Можно было подумать, что в нем присутствует что-то от разума Жоффрея. Она все больше в этом убеждалась. Она узнавала эти мысли, эти блестящие идеи, которые сеньор Аквитании с таким величием излагал ей. Разница была в том, что священник походил на трубадура, которого тащили на паперть Нотр-Дам за веревку, привязанную на шее. Он потерял от этого голос и привык молчать. Так что не так уж просто было услышать от него то, что он думает.
Сердце Анжелики устремилось к Жоффрею. Она думала: «Я понимаю тебя, любовь моя. Мы снова встретимся в мире и покое и поговорим».
Несколько раз священник повторил, что не стоит господину де Пейрак тревожиться о судьбе его семьи.
— Я обо всем позабочусь.
Главное — это король. И, общаясь с ним, господин де Пейрак послужит на благо народов и континентов, чем если будет тратить силы на то, чтобы спасать своих.
Она вспомнила, что Жоффрей никогда не поддавался ложным тревогам.
— Если и поддавался, то не слишком, — заметила она с легким упреком.
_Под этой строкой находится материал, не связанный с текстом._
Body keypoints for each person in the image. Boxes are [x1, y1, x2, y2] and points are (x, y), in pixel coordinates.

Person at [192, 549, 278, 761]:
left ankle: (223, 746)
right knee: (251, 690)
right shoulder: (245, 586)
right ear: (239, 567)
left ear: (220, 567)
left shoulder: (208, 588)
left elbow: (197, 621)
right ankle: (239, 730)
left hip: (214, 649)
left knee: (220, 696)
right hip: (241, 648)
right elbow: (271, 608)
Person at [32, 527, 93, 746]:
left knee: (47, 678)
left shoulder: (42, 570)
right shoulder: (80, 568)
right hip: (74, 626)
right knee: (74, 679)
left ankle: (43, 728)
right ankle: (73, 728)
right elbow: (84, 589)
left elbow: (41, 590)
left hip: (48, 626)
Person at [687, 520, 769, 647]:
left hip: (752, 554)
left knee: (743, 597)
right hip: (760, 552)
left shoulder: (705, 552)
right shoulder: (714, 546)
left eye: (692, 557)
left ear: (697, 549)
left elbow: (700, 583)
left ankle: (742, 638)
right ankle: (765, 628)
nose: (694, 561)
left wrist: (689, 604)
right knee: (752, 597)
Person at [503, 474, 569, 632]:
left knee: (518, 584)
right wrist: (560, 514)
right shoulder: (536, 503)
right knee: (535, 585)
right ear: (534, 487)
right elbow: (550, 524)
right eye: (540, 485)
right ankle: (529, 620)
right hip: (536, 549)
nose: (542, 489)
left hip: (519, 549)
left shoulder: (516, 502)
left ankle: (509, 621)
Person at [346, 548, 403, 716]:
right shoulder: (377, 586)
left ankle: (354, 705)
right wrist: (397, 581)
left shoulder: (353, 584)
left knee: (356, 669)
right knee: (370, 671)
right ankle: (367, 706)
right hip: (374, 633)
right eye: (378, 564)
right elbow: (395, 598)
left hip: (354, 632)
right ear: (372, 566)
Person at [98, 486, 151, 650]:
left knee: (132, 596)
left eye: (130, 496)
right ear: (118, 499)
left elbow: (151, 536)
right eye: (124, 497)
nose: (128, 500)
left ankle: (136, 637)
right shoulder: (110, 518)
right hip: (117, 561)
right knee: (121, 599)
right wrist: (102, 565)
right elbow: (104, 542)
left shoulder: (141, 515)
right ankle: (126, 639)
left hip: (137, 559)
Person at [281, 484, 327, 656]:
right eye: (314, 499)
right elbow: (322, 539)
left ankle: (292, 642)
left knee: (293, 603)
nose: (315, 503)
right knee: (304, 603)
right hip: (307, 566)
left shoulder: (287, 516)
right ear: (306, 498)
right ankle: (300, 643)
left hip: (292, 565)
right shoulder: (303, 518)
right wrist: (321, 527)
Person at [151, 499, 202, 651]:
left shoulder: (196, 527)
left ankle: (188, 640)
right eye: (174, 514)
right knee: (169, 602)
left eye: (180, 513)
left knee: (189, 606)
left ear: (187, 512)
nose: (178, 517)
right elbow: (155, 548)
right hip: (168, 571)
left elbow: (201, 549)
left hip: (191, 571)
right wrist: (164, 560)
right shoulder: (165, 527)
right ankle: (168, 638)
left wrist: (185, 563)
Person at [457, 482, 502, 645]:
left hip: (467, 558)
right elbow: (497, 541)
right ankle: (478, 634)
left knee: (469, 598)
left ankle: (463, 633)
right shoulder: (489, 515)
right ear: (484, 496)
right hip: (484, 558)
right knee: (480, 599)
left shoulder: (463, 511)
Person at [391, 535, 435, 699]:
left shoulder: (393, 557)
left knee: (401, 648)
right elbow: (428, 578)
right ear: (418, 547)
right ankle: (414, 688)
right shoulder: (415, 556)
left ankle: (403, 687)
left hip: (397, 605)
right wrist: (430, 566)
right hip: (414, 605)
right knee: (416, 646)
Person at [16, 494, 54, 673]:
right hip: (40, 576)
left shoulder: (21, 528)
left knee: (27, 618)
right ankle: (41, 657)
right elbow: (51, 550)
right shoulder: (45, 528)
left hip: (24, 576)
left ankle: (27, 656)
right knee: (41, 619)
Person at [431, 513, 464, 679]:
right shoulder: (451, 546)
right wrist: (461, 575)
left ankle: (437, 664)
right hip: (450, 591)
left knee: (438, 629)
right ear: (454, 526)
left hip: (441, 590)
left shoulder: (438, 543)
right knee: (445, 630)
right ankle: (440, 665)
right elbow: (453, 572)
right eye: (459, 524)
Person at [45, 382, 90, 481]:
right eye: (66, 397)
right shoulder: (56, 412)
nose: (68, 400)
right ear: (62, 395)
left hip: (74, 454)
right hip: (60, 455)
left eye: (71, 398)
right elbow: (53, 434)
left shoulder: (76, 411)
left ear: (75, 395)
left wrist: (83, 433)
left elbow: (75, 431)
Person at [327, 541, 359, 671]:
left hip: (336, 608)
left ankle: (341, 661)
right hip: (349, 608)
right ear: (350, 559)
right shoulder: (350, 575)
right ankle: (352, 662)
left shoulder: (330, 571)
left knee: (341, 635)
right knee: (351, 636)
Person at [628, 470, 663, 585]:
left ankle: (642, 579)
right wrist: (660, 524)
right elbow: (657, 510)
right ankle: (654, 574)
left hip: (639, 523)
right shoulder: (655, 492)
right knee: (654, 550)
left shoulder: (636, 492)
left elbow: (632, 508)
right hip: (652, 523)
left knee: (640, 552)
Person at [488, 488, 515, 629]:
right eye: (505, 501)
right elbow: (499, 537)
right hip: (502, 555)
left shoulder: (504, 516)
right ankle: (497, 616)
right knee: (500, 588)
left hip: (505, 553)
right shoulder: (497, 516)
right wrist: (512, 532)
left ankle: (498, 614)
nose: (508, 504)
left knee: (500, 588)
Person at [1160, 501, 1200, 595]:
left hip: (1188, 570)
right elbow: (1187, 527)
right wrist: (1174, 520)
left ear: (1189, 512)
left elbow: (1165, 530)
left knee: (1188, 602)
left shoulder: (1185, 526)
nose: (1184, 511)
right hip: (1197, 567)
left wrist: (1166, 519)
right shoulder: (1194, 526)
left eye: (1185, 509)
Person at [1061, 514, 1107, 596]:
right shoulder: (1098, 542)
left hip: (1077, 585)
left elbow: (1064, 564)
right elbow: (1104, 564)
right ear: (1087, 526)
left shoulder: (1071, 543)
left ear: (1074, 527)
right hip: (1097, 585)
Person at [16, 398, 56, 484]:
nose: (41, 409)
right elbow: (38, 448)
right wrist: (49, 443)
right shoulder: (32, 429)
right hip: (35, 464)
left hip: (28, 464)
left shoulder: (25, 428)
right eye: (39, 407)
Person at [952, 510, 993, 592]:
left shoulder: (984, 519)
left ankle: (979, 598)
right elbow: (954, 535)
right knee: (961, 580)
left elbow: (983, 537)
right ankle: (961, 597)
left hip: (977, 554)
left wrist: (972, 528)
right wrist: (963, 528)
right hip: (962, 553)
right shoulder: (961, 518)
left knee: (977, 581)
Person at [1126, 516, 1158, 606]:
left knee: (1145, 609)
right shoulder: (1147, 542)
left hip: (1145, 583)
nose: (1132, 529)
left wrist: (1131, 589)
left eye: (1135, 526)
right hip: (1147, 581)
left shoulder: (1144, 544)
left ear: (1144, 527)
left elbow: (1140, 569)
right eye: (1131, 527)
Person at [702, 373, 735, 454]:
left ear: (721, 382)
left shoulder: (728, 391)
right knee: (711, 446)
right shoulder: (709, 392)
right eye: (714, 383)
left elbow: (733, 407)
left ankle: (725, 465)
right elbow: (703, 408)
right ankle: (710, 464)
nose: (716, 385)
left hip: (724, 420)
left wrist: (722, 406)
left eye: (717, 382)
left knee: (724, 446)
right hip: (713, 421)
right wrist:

Его способность к концентрации давала повод ревнивому сердцу думать, что о нем забыли. Иногда Анжелика подозревала мужа в том, что он увлекся какой-нибудь дамой.
Но теперь главным был король.
Она от души забавлялась, потому что Себастьян д'Оржеваль говорил о том, что Жоффрей должен подготовить все к приезду Анжелики.
— Вы не должны страдать от нехватки чего-либо. Все должно быть в вашем распоряжении. К вашим услугам должны быть дворецкие, камердинеры, горничные, кареты и лошади. На стенах ваших домов должны висеть самые прекрасные картины и гобелены, должна стоять самая изящная мебель, должны быть безделушки, любимые вещицы, драгоценности и наряды.
— Успокойтесь, — говорила она ему, — мой дорогой управляющий. Если уж мой супруг захочет моего возвращения во Францию, то у меня будет все. Безделушка или украшение, все, что сможет мне дать почувствовать вкус к жизни и поможет мне забыть обо всем, что я потеряла.
ЧАСТЬ СЕМНАДЦАТАЯ. КОНЕЦ ЗИМЫ
69
Она застала его за тем, что он проверял оружие: оно хранилось, как положено, завернутым в промасленную ткань, и не пострадало.
Конец зимы — это возвращение людей. Он хранил воспоминания о том, что видел в миссии Сен-Жозеф. Он помнил, что, как только снег растает и лед сойдет с озер, армии господина де Горреста продолжат свою войну с ирокезами.
— Они истребят индейцев, сожгут их селения. Быть может, настанет конец стране ирокезов. Но я знаю их: Уттаке снова исчезнет. Он уведет с собой тех, кто уцелел. И напрасно их будут преследовать: они исчезнут с лица земли!
— Что вы хотите этим сказать?
— Они исчезнут! — повторил но, сопровождая слова жестом. — Я хочу сказать, что они станут невидимыми.
— Я не отрицаю чудесное, но я думаю, что здесь должно быть вполне материальное объяснение. Ведь и о вас, отец д'Оржеваль, говорили, что вы умеете летать!.. И что можете стать невидимым? Однако…
Но он лишь улыбнулся, погруженный в раздумья.
— Да, есть одна идея. Как только преследователи уберутся, они снова появятся и недалеко отсюда.